• **EXERCISE DETAILS**
According to the passage below on Grand Mound, Washington, who was Fort Henness named for?

• **DOCUMENT PASSAGE**
If the glacier theory is correct then the largest mound, or Grand Mound, located near the intersection of James Road SW and Old Highway 9 SW, could be a glacial drumlin.
Grand Mound Washington
Grand Mound, the community, is located to the south and east of Rochester at the junction of U.S. Highway 12 and Interstate 5. Leonard Durgin, member of the Territorial Legislature, was the first owner of the "grand mound", a 125 foot hillhock, and built a home upon it. He suggested using the mound as the site of the Territorial Capitol. He suggested the name Grand Mound in 1853. Grand Mound operated a post office from 1854-1855.
Also included in the Rochester/Grand Mound area is the land that Samuel and Ann Maria James of Cornwall England established as the community of Jamestown, two miles west of "the Grand Mound" along the now named James Road SW in Rochester. For a time it had its own schoolhouse. Samuel James staked his claim in 1852.
One more community making up the now Rochester/Grand Mound area is Independence. It is located three miles to the south of the city center on the Thurston County-Grays Harbor boundaries. Ebenezer B. Couch was the postmaster in 1878 when the name was chosen. The post office operated from 1878 to 1890. Many organic farms now operate in this area.
During the unrest of the 1855-1856 Indian War, many forts were built in the Puget Sound area. Fort Henness was located on the Mound Prairie in the Rochester Grand Mound area, across from the Grand Mound Cemetery and south of Scatter Creek. It was built with a large stockade with two blockhouses and enclosed several cabins, barracks and a school. Thirty local families used it for safety and the Washington Militia used it periodically. Fort Henness was named for Benjamin and Lucretia Henness.
Captain Henness served in the Washington Territorial Volunteers during the Indian War.
Here is a photo of the site as it looks today. None of Fort Henness remains. On the site are three informational markers.
This next photo shows the sign with the layout of Fort Henness and the names of the residents displayed.
For those of you unable to view the photo, the names listed on the sign are as follows: J. Axtell, C. Baker, E. Baker, J. Biles. C. Byles, D. Byles, J. Borst, L. Case, L. Durgin, D. Frost, J. Goodell, C. Hagen, H. Hale, B. Henness, S. James, J. Laws, J. Smith, A. Hill, W. Mills, W. Mize, A.Tilly, S. Kirtley, J.Roundtree, A. Sargent, J. Lum, R. Waddell, H. Hall, J. Remley, W. King, C. Saylor, J. Canby, A. Yantis, J. Croll, S. Hodgen, A. McCormack, S. Coulter, W. Goodell, and W. Metcalf.
The next photo shows the Fort Henness Memorial
The monument reads as follows:
OF FORT HENNESS,
BUILT AND OCCUPIED BY
DURING INDIAN WAR 1855-56
GROUND DONATED BY
GRAND MOUND CEMETERY
MEMORIAL ERECTED BY
This last picture shows a close-up of the monument erected by the Masons of Washington and Alaska under the auspices of Olympia Lodge No. 1, Steilacoom Lodge No. 2, and Washington Lodge No. 4 on May 3, 1941.

Saved data entries:
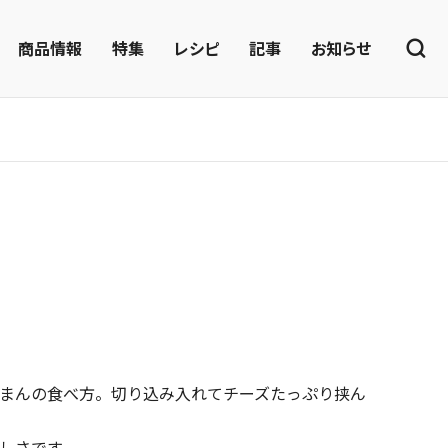
商品情報
特集
レシピ
記事
お知らせ
まんの食べ方。切り込み入れてチーズたっぷり挟ん
しさです。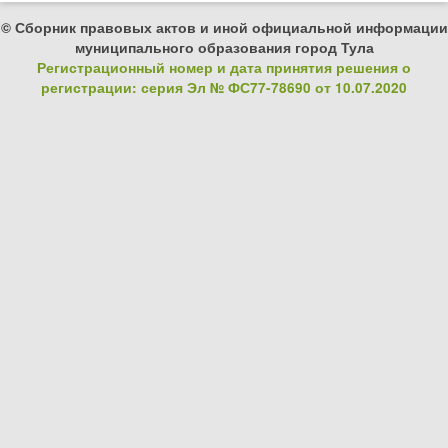
© Сборник правовых актов и иной официальной информации
муниципального образования город Тула
Регистрационный номер и дата принятия решения о
регистрации: серия Эл № ФС77-78690 от 10.07.2020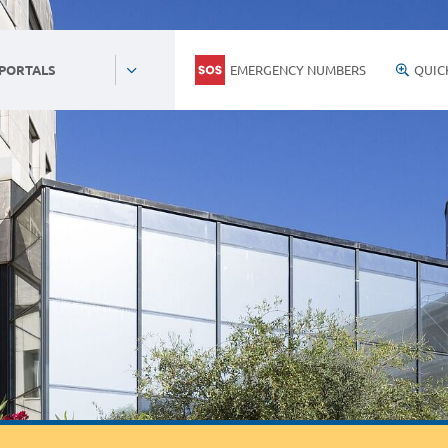
EMERGENCY NUMBERS
QUIC
 PORTALS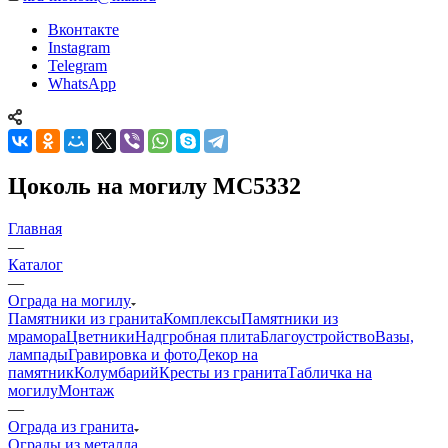
Вконтакте
Instagram
Telegram
WhatsApp
Цоколь на могилу МС5332
Главная
—
Каталог
—
Ограда на могилу
Памятники из гранита
Комплексы
Памятники из
мрамора
Цветники
Надгробная плита
Благоустройство
Вазы,
лампады
Гравировка и фото
Декор на
памятник
Колумбарий
Кресты из гранита
Табличка на
могилу
Монтаж
—
Ограда из гранита
Ограды из металла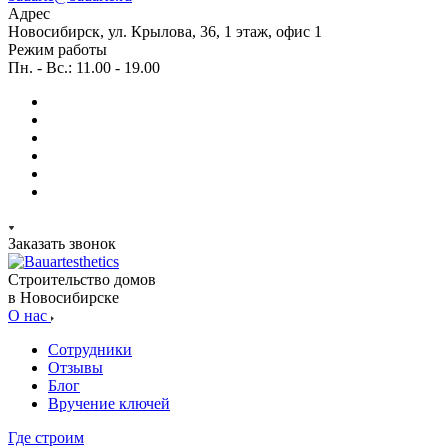
Адрес
Новосибирск, ул. Крылова, 36, 1 этаж, офис 1
Режим работы
Пн. - Вс.: 11.00 - 19.00
Заказать звонок
Строительство домов
в Новосибирске
О нас
Сотрудники
Отзывы
Блог
Вручение ключей
Где строим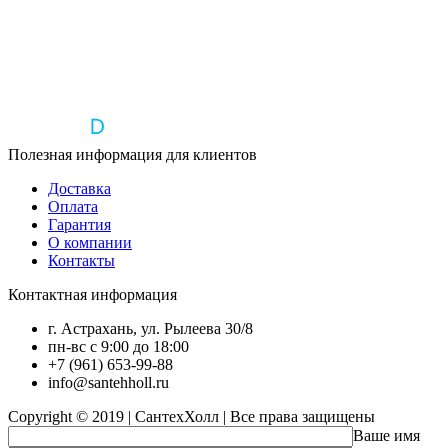
Полезная информация для клиентов
Доставка
Оплата
Гарантия
О компании
Контакты
Контактная информация
г. Астрахань, ул. Рылеева 30/8
пн-вс с 9:00 до 18:00
+7 (961) 653-99-88
info@santehholl.ru
Copyright © 2019 | СантехХолл | Все права защищены
Ваше имя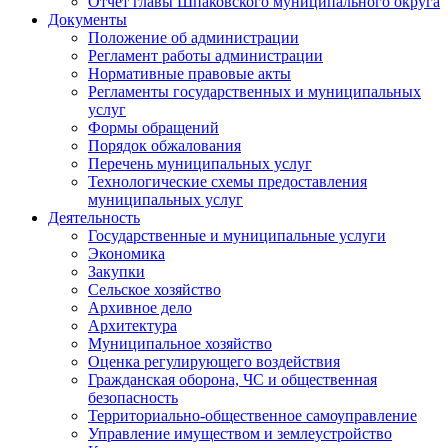
Отчет главы Шпаковского муниципального округа
Документы
Положение об администрации
Регламент работы администрации
Нормативные правовые акты
Регламенты государственных и муниципальных
услуг
Формы обращений
Порядок обжалования
Перечень муниципальных услуг
Технологические схемы предоставления
муниципальных услуг
Деятельность
Государственные и муниципальные услуги
Экономика
Закупки
Сельское хозяйство
Архивное дело
Архитектура
Муниципальное хозяйство
Оценка регулирующего воздействия
Гражданская оборона, ЧС и общественная
безопасность
Территориально-общественное самоуправление
Управление имуществом и землеустройство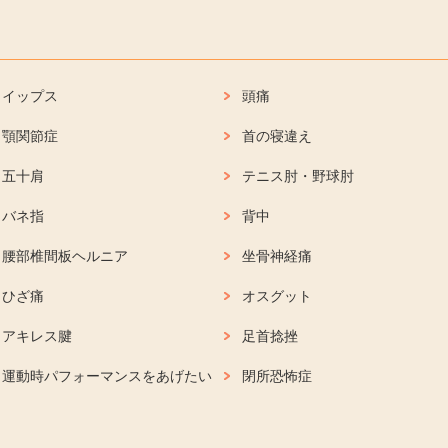
イップス
頭痛
顎関節症
首の寝違え
五十肩
テニス肘・野球肘
バネ指
背中
腰部椎間板ヘルニア
坐骨神経痛
ひざ痛
オスグット
アキレス腱
足首捻挫
運動時パフォーマンスをあげたい
閉所恐怖症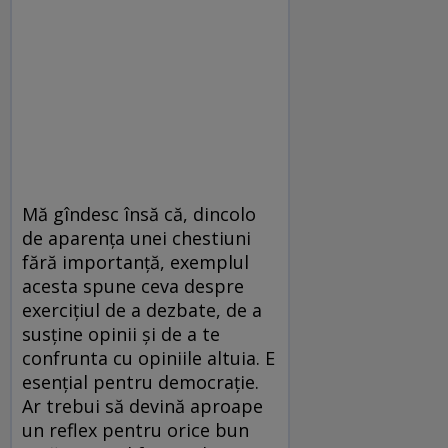
Mă gîndesc însă că, dincolo
de aparenţa unei chestiuni
fără importanţă, exemplul
acesta spune ceva despre
exerciţiul de a dezbate, de a
susţine opinii şi de a te
confrunta cu opiniile altuia. E
esenţial pentru democraţie.
Ar trebui să devină aproape
un reflex pentru orice bun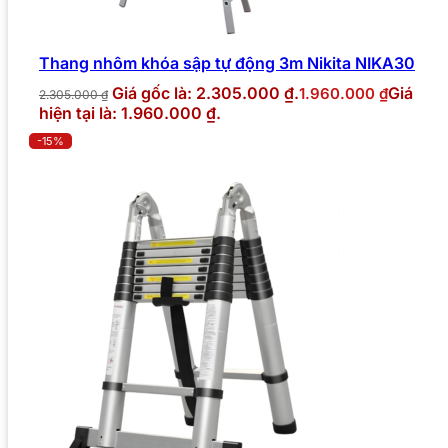
Thang nhôm khóa sập tự động 3m Nikita NIKA30
Giá gốc là: 2.305.000 ₫.
Giá
1.960.000
₫
2.305.000
₫
hiện tại là: 1.960.000 ₫.
-15%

• **RESULT**
Benjamin and Lucretia Henness.